Хрестоматийный, классический Лабас узнаваем с полувзгляда: дирижабль (поезд, самолет, машины, трамваи, велосипеды), люди яркими пятнами-тенями, толпа как мозаика, лица профилями, стремительная вертикаль (а если и горизонталь, то все равно стремительная), нежнейшие краски и огромное, практически бесцветное чистое небо. Небо абсолютной бестелесности, к которой, как кажется на картинах Лабаса, стремится все и вся.

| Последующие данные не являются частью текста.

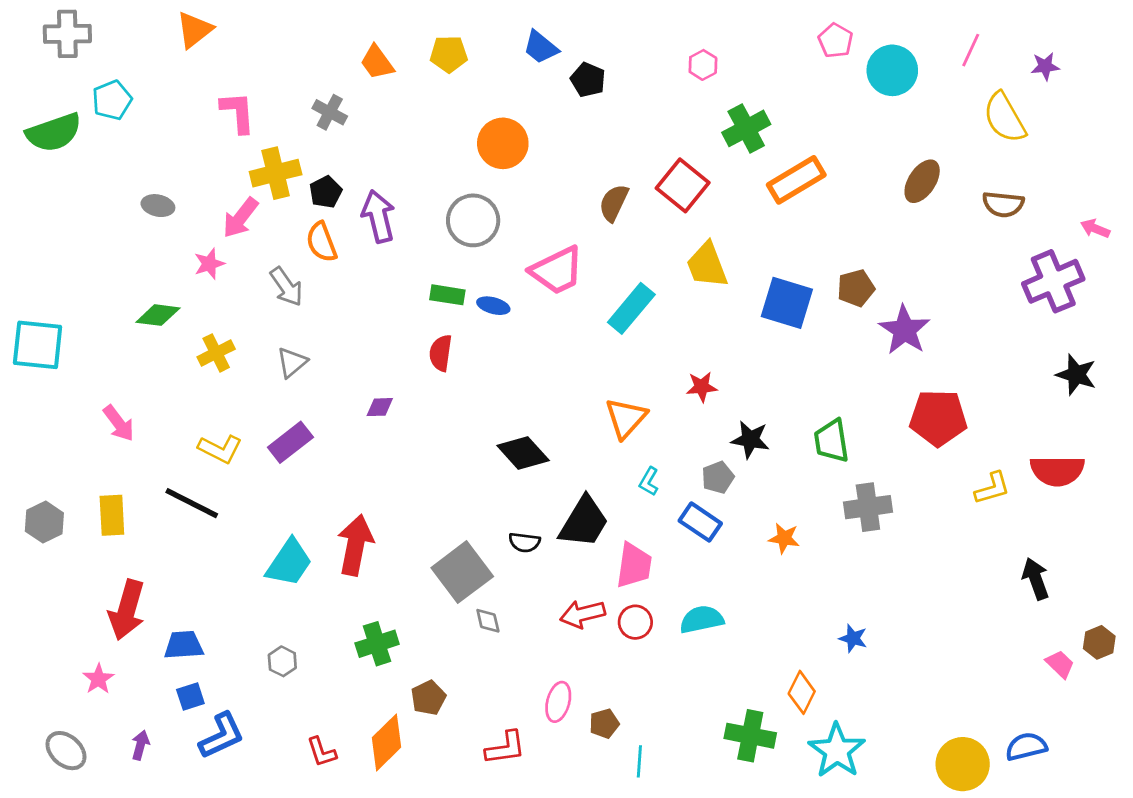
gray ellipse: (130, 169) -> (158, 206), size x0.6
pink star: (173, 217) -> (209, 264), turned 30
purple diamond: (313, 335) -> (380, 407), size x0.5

Выставки такого Лабаса — это как глотнуть воздух времени. Времени, когда "все бегут, летят и скачут", когда "ветер воет, воздух свищет, быстро мчится паровоз". В поэзии подобный кайф от проникновения в воздушные слои атмосферы 1920-1930-х испытываешь разве что от Хармса, отдавшего свою дань "советскому самолету".
Но есть и другой Лабас. Совсем другой: черно-белая гамма, плотный, сгущенный воздух, рты-крики, нервные всполохи жестов. Все, что вроде бы ему абсолютно противопоказано, есть суть огромного количества работ, частично объединенных в серию "Октябрь", а частично разбросанных по всем его 1920-1930-м, по работам из дальневосточной серии, по индустриальным штудиям, по случайным вроде бы эскизам. И ведь тут воздух времени ничуть не меньший, и взгляд художника вроде тот же: графичный, суховатый, немного надмирный. А вот интонация совсем иная: не почти детский восторг от человеческого могущества, но ужас от столкновения лоб в лоб с мороком и тьмой толпы.
В октябре 1917-го Лабас ходил по улицам Москвы и жадно запоминал все, что видел. Потом ушел на фронт добровольцем, и уж те видения не исчезнут из его памяти никогда. И когда потребуют выхода, он отдаст им свою странную дань. Интересно, что, желая усилить эту "черную" часть экспозиции, Русский музей поставил в зал экран, на котором пустил фоном фильм Эйзенштейна "Октябрь". Эффект получился сильный: рядом с поэтикой сплошного аффекта у Эйзенштейна Лабас смотрится еще суше, еще графичнее, еще бестелеснее. Что, собственно, не разделяет, а, наоборот, объединяет эти вещи с ожидаемой нежной классикой художника.
Этот внутренний сюжет выставки оказался совершенно неожиданным. А ведь есть еще Лабас периода его преподавания во ВХУТЕМАСе. Есть вещи с разных остовских выставок, которые, будучи отделенными от основного корпуса, могут дать свой комментарий к истории самого объединения. Есть и поздний Лабас, когда он, переживший десятилетия изгнания из профессии, вернулся от дизайна и театра к станковой картине и то повторял ранние вещи, то пытался разговаривать на языке нового своего времени. Оба действия были для него очень важны и очень естественны, ведь категория времени едва ли не главное, что он хотел передать своим искусством.